Front-proxy bottleneck

The default front-proxy implementation watches Shard, Workspace, and LogicalCluster objects across every shard. This is fine for tens of shards but does not scale to large installations. Production deployments are expected to back the proxy index with an external store rather than rely on the toy in-memory implementation, or to run multiple regional proxies each serving a subset of shards.

Partitioning strategies

The only partitioning lever implemented today is Partition and PartitionSet objects, which scope APIExportEndpointSlice consumption to a subset of shards (see Partitions). This reduces per- controller informer load by letting an APIExport's consumers talk only to the shards in their partition, but it does not reduce cache-server cardinality — every replicated object from every shard still lives in the single cache server.

Future work, not implemented

Two further scaling levers are commonly discussed but not built today:

  • Per-region (or per-tenant) cache servers — currently the cache endpoint is a single global config (--cache-kubeconfig); there is no mechanism to map shards to different caches.
  • Cache hierarchies — the replication path is strictly shard → cache; there is no cache → cache forwarding, so a regional cache cannot promote a curated subset to a higher-level global cache.

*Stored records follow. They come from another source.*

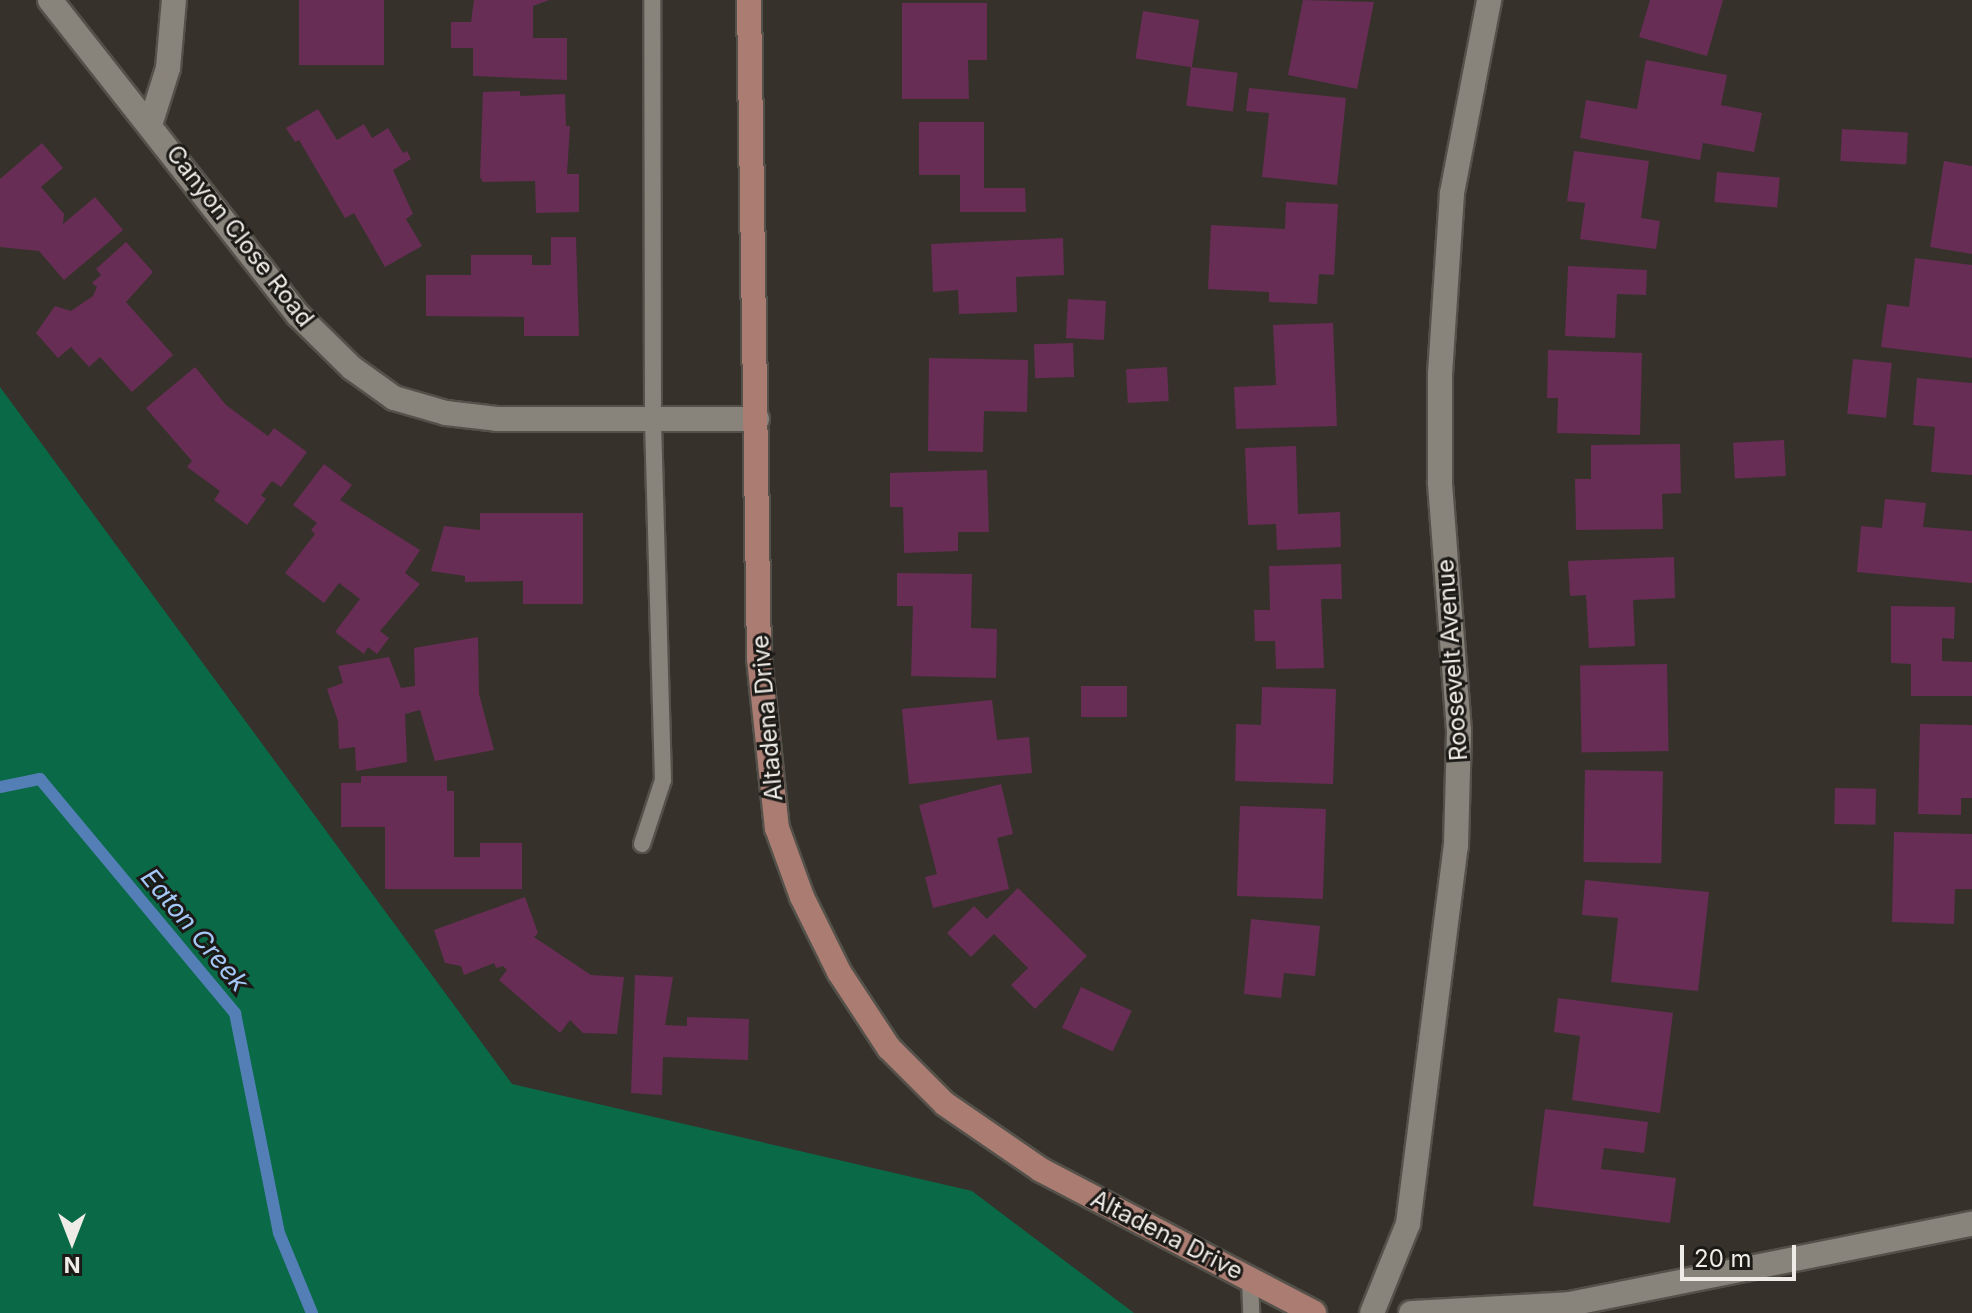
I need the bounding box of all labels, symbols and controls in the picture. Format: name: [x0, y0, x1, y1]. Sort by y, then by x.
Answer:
street label: Canyon Close Road: [160, 140, 320, 332]
street label: Roosevelt Avenue: [1431, 558, 1473, 762]
street label: Altadena Drive: [745, 634, 789, 802]
water label: Eaton Creek: [135, 862, 255, 998]
street label: Altadena Drive: [1086, 1184, 1248, 1286]
north arrow: [32, 1201, 112, 1281]
scale bar: [1684, 1229, 1800, 1279]
text: 20 m: [1694, 1244, 1752, 1273]
text: N: [64, 1252, 80, 1278]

Both are tracked in kcp-dev/kcp#4055. Until they exist, the cache server is an installation-wide scaling ceiling and a single point of failure for cross-shard visibility.

Bootstrapping

A new shard starting up will run a number of standard controllers (e.g. for workspaces, API bindings and more). These will need a number of standard informers both watching objects locally on that shard through wildcard informers and watching the corresponding cache server.

Wildcard informers require the APIExport identity. This identity varies by installation as it is cryptographically created during creation of the APIExport.

The core and tenancy APIs have their APIExport in the root logical cluster. A new shard will connect to that root logical cluster in order to extract the identities for these APIs. It will cache these for later use in case of a network partition or unavailability of the root shard. After retrieving these identities the informers can be started.